City Boy Now (part 1 of some)

New organisation.
New project.
New town.

New ramblings of a Irish boy moving back and forth between a cubic comfort zone and its elliptical orbit.

There are plenty of people in the greater metropolitan area of Port-au-Prince who could more accurately communicate the day-to-day nuances and idiosyncrasies of the city, but sure I'll give it a bash, with the expectation that if you've not been here, you'll verify the information you deem overly-subjective using some other platform, and if you have been or are here, you can berate me in person. I will also, more than likely, compare it to Dublin on more than one occasion, something a significantly smaller proportion of people would have the means to do.

I arrived on Monday afternoon, just as the working week was getting into its stride. A driver had been sent to collect me from the airport, and he was standing at the exit of the terminal, holding an envelope displaying my last name first and my first name last, raising his eyebrows at every white male who passed him by. His NGO credentials had no doubt given him an advantage in getting to the head of the dense crowd that was leaning and tip-toeing to identify the faces coming out of the airport building.

We took off out of the airport car park and into the melee of dust and vehicles. The areas surrounding Toussaint Louverture International Airport appear to be a hub of the construction industry in the city. Large warehouses, with freight trucks and cement mixers in the car parks outside, line the road back towards Petionville, until they are eventually replaced, further south, by UN logistics compounds, and the strikingly new facade of the US embassy. At some stage, the driver pointed out the residence of Jean-Bertrand Aristide, the former Haitian president who returned from exile in South Africa only last year, following a coup d'etat in 2004. The bars of the large white gates to the estate were narrowly spaced, and so did not allow anyone to peer through to the property beyond. However, as we drove by, I got the feeling that on the bustling street outside, I was the only one trying to do so, such was the normality of the situation to others.

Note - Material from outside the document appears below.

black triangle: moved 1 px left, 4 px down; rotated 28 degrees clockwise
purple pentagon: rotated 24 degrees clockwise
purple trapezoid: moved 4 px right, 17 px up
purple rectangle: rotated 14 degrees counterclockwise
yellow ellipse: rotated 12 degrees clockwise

We reached the office, where I was introduced to some members of the staff, and given some briefings on security. I was then driven the kilometer back to the expatriate residences, a large gated building containing a number of apartments. The majority of NGOs here house their expatriate workers in the areas on the hills around Petionville, to the south of the city, presumably for security reasons. The elevation, not to mention the superior build quality and appearance of the buildings, give the area a slight air of middle-class, which I find slightly uncomfortable, possibly due to a perceived fragility of this air, but more likely, out of guilt.

The apartment building has a balcony, that is positioned such that it allows one to view one-hundred and eighty degrees, taking in an amazing view of the sprawl down the hill below and beyond the bay to the west, and the mountains to the north and east. However, the rising hills behind, to the south, are blocked from view by the building itself, giving one a polarised vision, of all that is lower, and none that is higher. You can see those on a similar level either side of course, but no further up.

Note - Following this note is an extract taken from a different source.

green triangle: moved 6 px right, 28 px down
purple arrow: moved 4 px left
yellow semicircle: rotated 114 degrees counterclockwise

Some boys were playing football on the flat roof of a building across from the balcony this evening. In Petionville, a flat surface is a commodity, it seems, and the traffic winding its way around the myriad of cliff-side streets seems to be permanently lifting its collective hand-brake. Small steps. Up the hill. One car length at a time. Then brake. Two lengths if you're lucky. Or the slalom downhill, one foot hovering over the brake at all times, gauging the weight of the passengers against gravity, all the while craning to see around corners, to see where the next line of traffic ends.

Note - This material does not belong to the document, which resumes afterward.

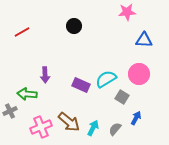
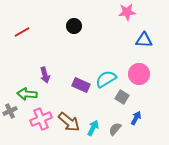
purple arrow: rotated 14 degrees counterclockwise
pink cross: moved 8 px up
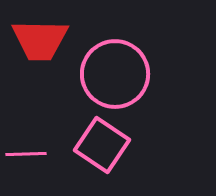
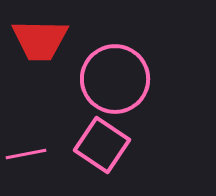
pink circle: moved 5 px down
pink line: rotated 9 degrees counterclockwise
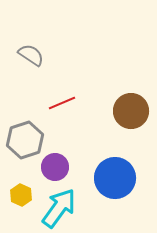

There was lighting last night, and again tonight. I tried in vain to film some. Always the wrong direction at the wrong time. Despite the severity of the storms and the rain, (and my admittedly small sample size of two days), they seem to be quite predictable in terms of timing. Five o'clock, dark clouds begin to gather overhead. Six o'clock, the first patter of rain. Six-thirty, darkness with flashes of fork lightning. Eight o'clock, calm, with occasional blasts of pounding kompa music, or a man with a megaphone.